Exercise requirements:
1. Answer these from the attack rate transcript:
(a) For the primary attack rate, what population size is used?
(b) What population size is traditionally used for the incidence rate?
(c) In the secondary attack rate, what is the number of new cases among contacts divided by?
2. Copy the attack rate transcript word for word, between "How likely is it to transmit" and "the time interval.", inclusive.

Source document:
Let me explain that again.
01:01
If a bunch of people become
infected who are the contacts?
their household members,
their family members and so forth.
01:08
What percentage of those
contacts then become infected?
The difference between these two
attack rates tells us something of the
transmissibility of this disease.
01:18
How likely is it to move from
one population to the next?
How likely is it to transmit and find
good penetration throughout society?
So the primary attack rate is the
number of new cases of the disease
during a particular time interval divided by
the population at the start of the time interval.
01:43
If you remember how we define incidence rate,
traditionally, we use the average population size.
01:51
For the primary attack rate, we're using the
population size at the start of the outbreak.
01:56
That's the key difference here in an
attack rate versus a traditional incidence rate.
02:01
The secondary attack rate is the
number of new cases among the contacts
of the people became infected, divided by
the total number of contacts available to us.
02:12
Here's an example of how we use attack rate.

[Stored dataset items]
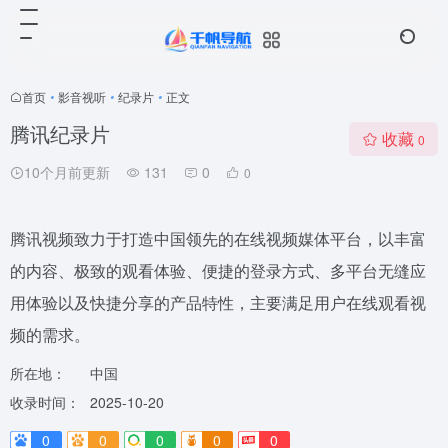
首页
•
影音视听
•
纪录片
•
正文
腾讯纪录片
收藏
0
10个月前更新
131
0
0
腾讯视频致力于打造中国领先的在线视频媒体平台，以丰富
的内容、极致的观看体验、便捷的登录方式、多平台无缝应
用体验以及快捷分享的产品特性，主要满足用户在线观看视
频的需求。
所在地：
中国
收录时间：
2025-10-20
0
0
0
0
0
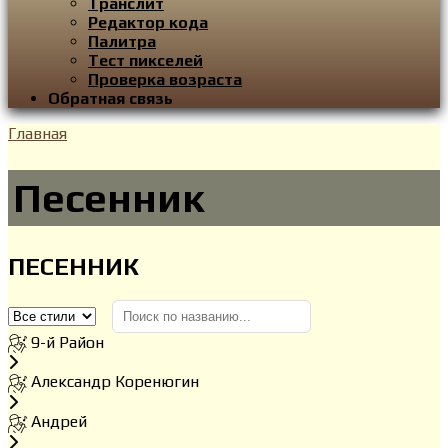
Транслит
Редактор кода
Палитра
Тест пикселей
Проверка возраста
Обратная связь
Главная
Песенник
ПЕСЕННИК
9-й Район
Александр Коренюгин
Андрей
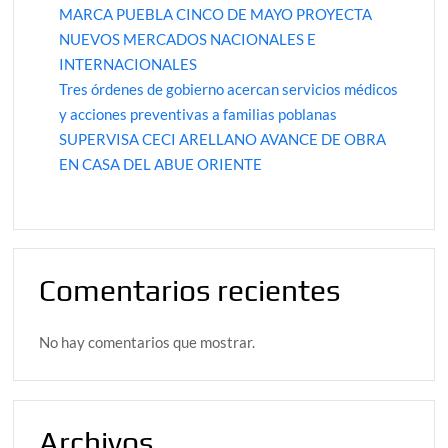
MARCA PUEBLA CINCO DE MAYO PROYECTA
NUEVOS MERCADOS NACIONALES E
INTERNACIONALES
Tres órdenes de gobierno acercan servicios médicos
y acciones preventivas a familias poblanas
SUPERVISA CECI ARELLANO AVANCE DE OBRA
EN CASA DEL ABUE ORIENTE
Comentarios recientes
No hay comentarios que mostrar.
Archivos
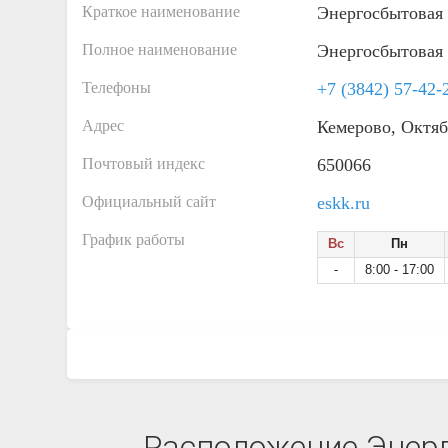
Краткое наименование
Энергосбытовая 
Полное наименование
Энергосбытовая 
Телефоны
+7 (3842) 57-42-
Адрес
Кемерово, Октяб
Почтовый индекс
650066
Официальный сайт
eskk.ru
График работы
Вс
Пн
-
8:00 - 17:00
Расположение Энерг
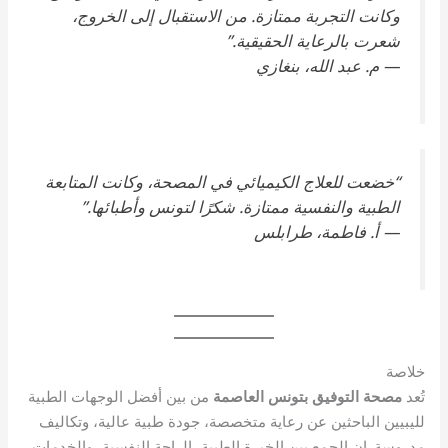
وكانت التجربة ممتازة. من الاستقبال إلى الخروج،
شعرت بالرعاية الحقيقية.”
— م. عبد الله، بنغازي
“خضعت للعلاج الكيميائي في المصحة، وكانت المتابعة
الطبية والنفسية ممتازة. شكرًا لتونس وأطبائها.”
— أ. فاطمة، طرابلس
خلاصة
تُعد
مصحة التوفيق بتونس العاصمة
من بين أفضل الوجهات الطبية
لليبيين الباحثين عن رعاية متخصصة، جودة طبية عالية، وتكاليف
مدروسة. إن الجمع بين الخبرة الطبية، الراحة النفسية، والخدمات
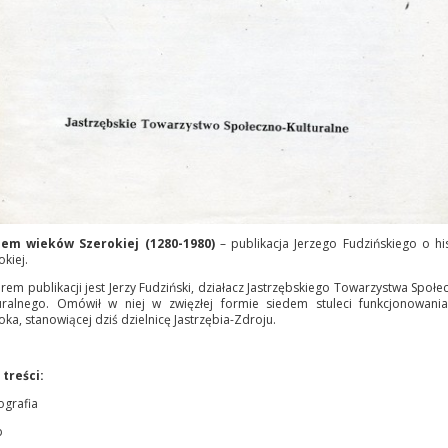
dem wieków Szerokiej (1280-1980)
– publikacja Jerzego Fudzińskiego o his
okiej.
rem publikacji jest Jerzy Fudziński, działacz Jastrzębskiego Towarzystwa Społe
uralnego. Omówił w niej w zwięzłej formie siedem stuleci funkcjonowani
oka, stanowiącej dziś dzielnicę Jastrzębia-Zdroju.
 treści:
grafia
b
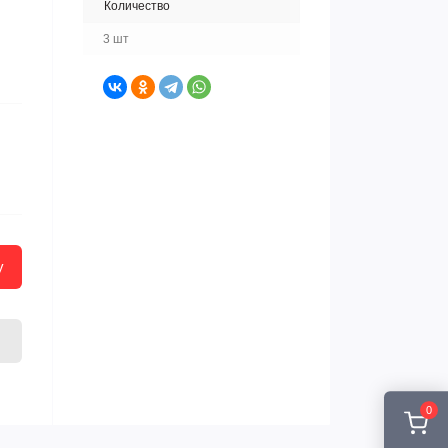
Количество
3 шт
у
0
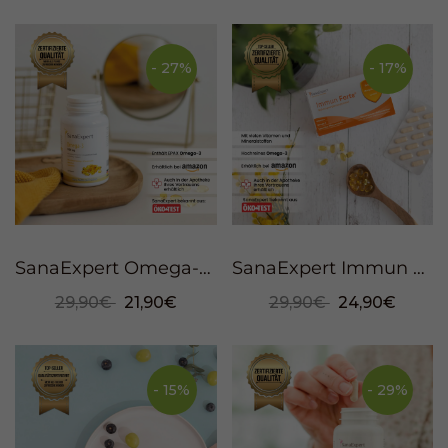
- 27%
- 17%
SanaExpert Omega-3, 120 soft capsules
SanaExpert Immun Forte, 90 Kapseln
29,90€
21,90€
29,90€
24,90€
- 15%
- 29%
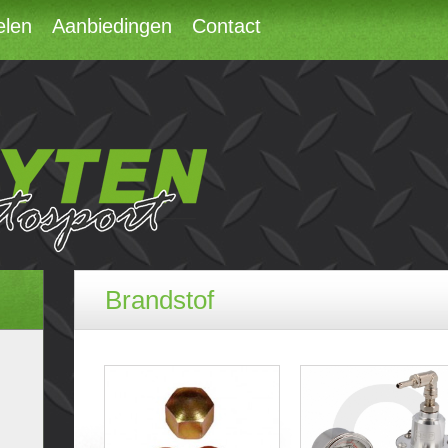
elen
Aanbiedingen
Contact
Brandstof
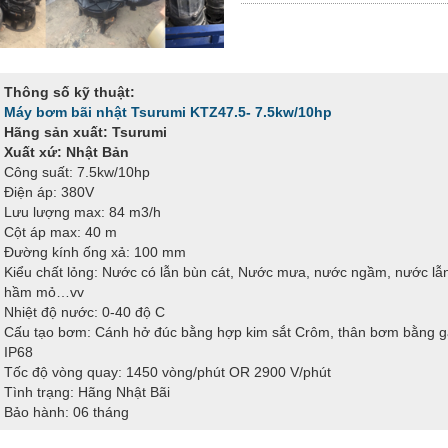
Thông số kỹ thuật:
Máy bơm bãi nhật Tsurumi KTZ47.5- 7.5kw/10hp
Hãng sản xuất: Tsurumi
Xuất xứ: Nhật Bản
Công suất: 7.5kw/10hp
Điện áp: 380V
Lưu lượng max: 84 m3/h
Cột áp max: 40 m
Đường kính ống xả: 100 mm
Kiểu chất lỏng: Nước có lẫn bùn cát, Nước mưa, nước ngầm, nước lẫn
hầm mỏ…vv
Nhiệt độ nước: 0-40 độ C
Cấu tạo bơm: Cánh hở đúc bằng hợp kim sắt Crôm, thân bơm bằng gan
IP68
Tốc độ vòng quay: 1450 vòng/phút OR 2900 V/phút
Tình trạng: Hãng Nhật Bãi
Bảo hành: 06 tháng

Solutions:
1.
(a) The population size at the start of the outbreak, or the start of the time interval.
(b) The average population size.
(c) The total number of contacts available.

2.
How likely is it to transmit and find
good penetration throughout society?
So the primary attack rate is the
number of new cases of the disease
during a particular time interval divided by
the population at the start of the time interval.